Requisitos das tarefas:
[1] No texto sobre a política regional na Madeira, como é que Trasímaco define a Justiça?
[2] Transcreva do texto sobre a política regional na Madeira tudo o que vai desde "Há ainda os" até "do sistema político.".

Os últimos 15 dias de vida coletiva regional encheram-se de novas sombras e escuridão, num cenário de pré-eleições antecipadas onde os endemismos da política doméstica não dão tréguas. Arrastam tudo e todos para a lama. Os que acordam com energia e disponíveis para o trabalho em prol da comunidade. Os que não dormem a pensar na próxima trama para deitar tudo a perder. Os que idealizam durante a noite esquemas ardilosos para viverem à sombra do esforço coletivo.
Há ainda os desavergonhados a esbanjar, os ambiciosos na ganância, os arrogantes no desprezo e os traiçoeiros nas fraudes. Para todos eles, a Madeira está a saque.
O saque não é apenas financeiro, é igualmente político e já se estendeu às normas regimentais do próprio Parlamento Regional. Nestes tempos, em que os “arranjinhos” na política nos encorajam a uma reflexão mais focada, percebe-se que a tentação para os abusos de quem detém o poder, é uma das maiores depravações do sistema político.
Em “A República”, no diálogo com Sócrates, Trasímaco postulava a Justiça como “o interesse do mais forte”, e não teve pejo em afirmar que os governantes criam leis baseadas nos seus próprios interesses e punem aqueles que as desobedecem.

Excerto dos dados:
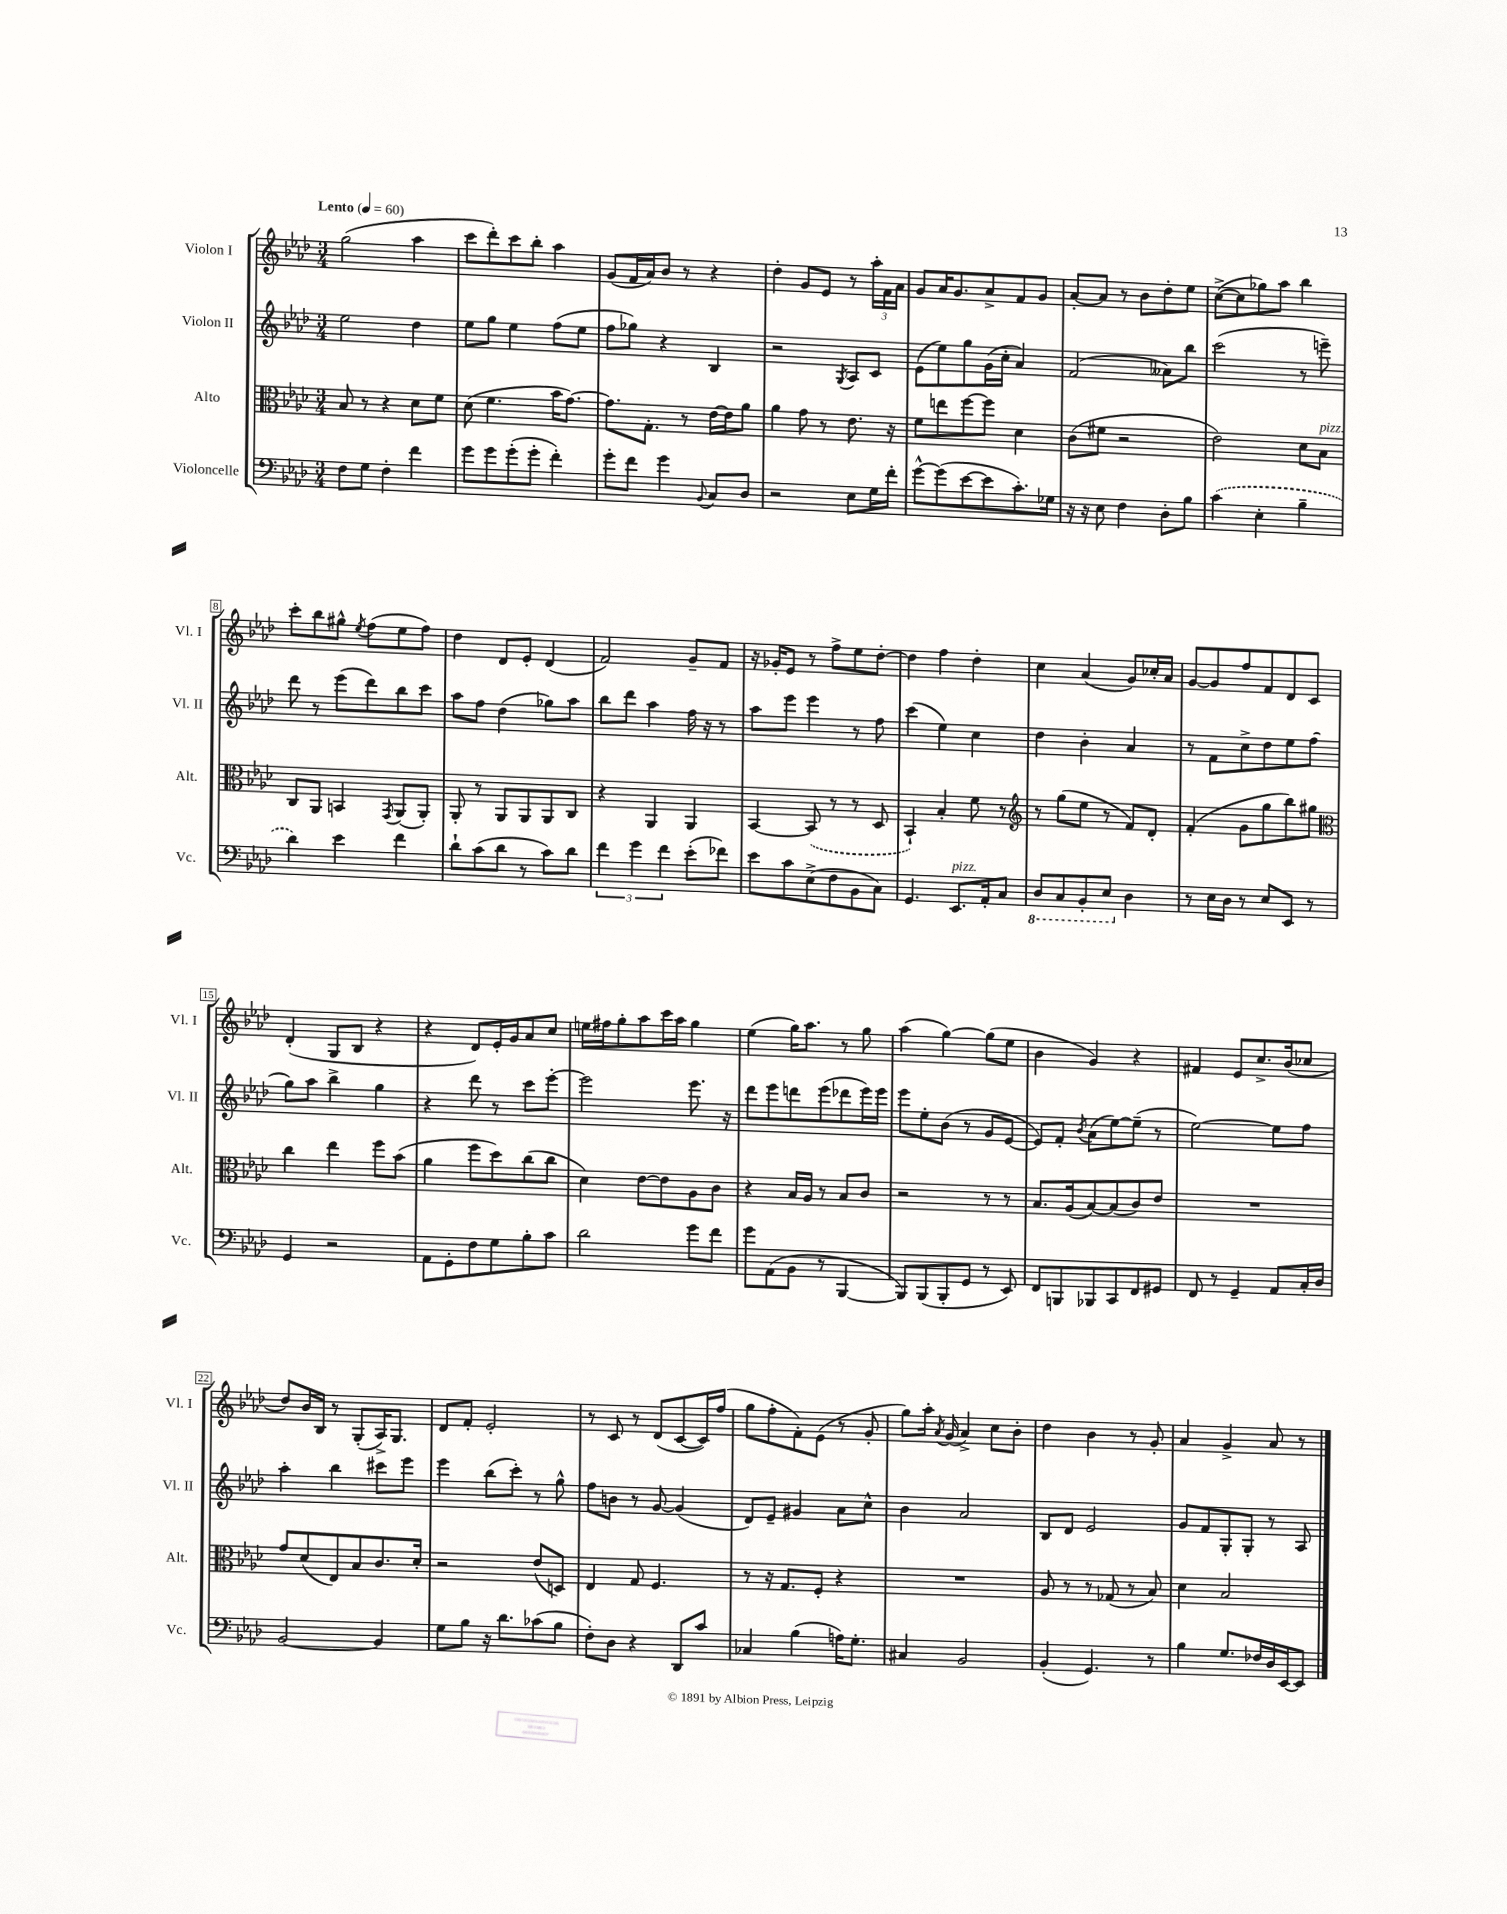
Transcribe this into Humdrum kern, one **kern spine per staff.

Resultados do exercício:
[1] Como "o interesse do mais forte".

[2]
Há ainda os desavergonhados a esbanjar, os ambiciosos na ganância, os arrogantes no desprezo e os traiçoeiros nas fraudes. Para todos eles, a Madeira está a saque.
O saque não é apenas financeiro, é igualmente político e já se estendeu às normas regimentais do próprio Parlamento Regional. Nestes tempos, em que os “arranjinhos” na política nos encorajam a uma reflexão mais focada, percebe-se que a tentação para os abusos de quem detém o poder, é uma das maiores depravações do sistema político.